Jessica Reel and Will Robie are stone killers. They work for the CIA. In a previous novel Jessica killed two members of the CIA, with Robie’s help. This has deeply disturbed the director of the CIA, even though it has been generally agreed the two were traitors and their demise averted a major catastrophe. He wants to get rid of Reel, by any means possible.
So the director has a plan. He convinces the president to agree to a plot to quietly kill Kim Jong-Un, the Supreme Leader of North Korea. His team of killers will be Reel and Robie, who will never make it back from what is obviously a suicide mission. It is a good plan, except that if it fails he will be disgraced and the president will be impeached.
It might fail. North Korea has its own killer . . . a woman named Chung-Cha, who managed to survive one of the worst of the Korean prison camps and turn hereslf into a veritable killing machine. She can kill with her bare hands, from a distance. (Not quite, but almost.)

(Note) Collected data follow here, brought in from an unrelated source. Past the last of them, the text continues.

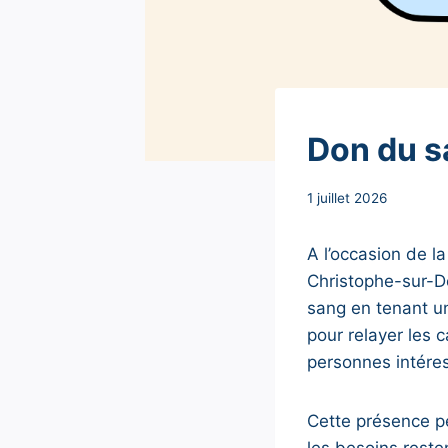
NON
Don du s
CLASSÉ
Par
1 juillet 2026
Secrétaire
MAIRIE
A l’occasion de l
Christophe-sur-Do
sang en tenant u
pour relayer les 
personnes intére
Cette présence p
les besoins reste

And then there’s Reel’s dad, Earl Fontaine, who is dying of cancer after a lifetime of killing people and who has hatched an elaborate plot that will result in his old buddies in a neo-Nazi group abducting both Reel and her daughter. And not treating them nicely.
Reel and Robie do go to North Korea, not to kill the Supreme Leader, but to rescue two people who have been imprisioned as retaliation for the plot against Un, which was discovered fairly early on. They manage to free the prisoners and escape with their lives, which makes the CIA director sad, although he eventually decides to reconsider his position.
But Chung-Cha is still lurking in the background and is given the task of carrying out some further retaliation, something that will make the U.S.A. think twice about messing with North Korea. If it works, it will be unprecedented.
Besides the story, which moves right along, there is a great deal of information about the prison camps in North Korea. Assuming Baldacci has his facts straight, they are appalling. Hard to believe.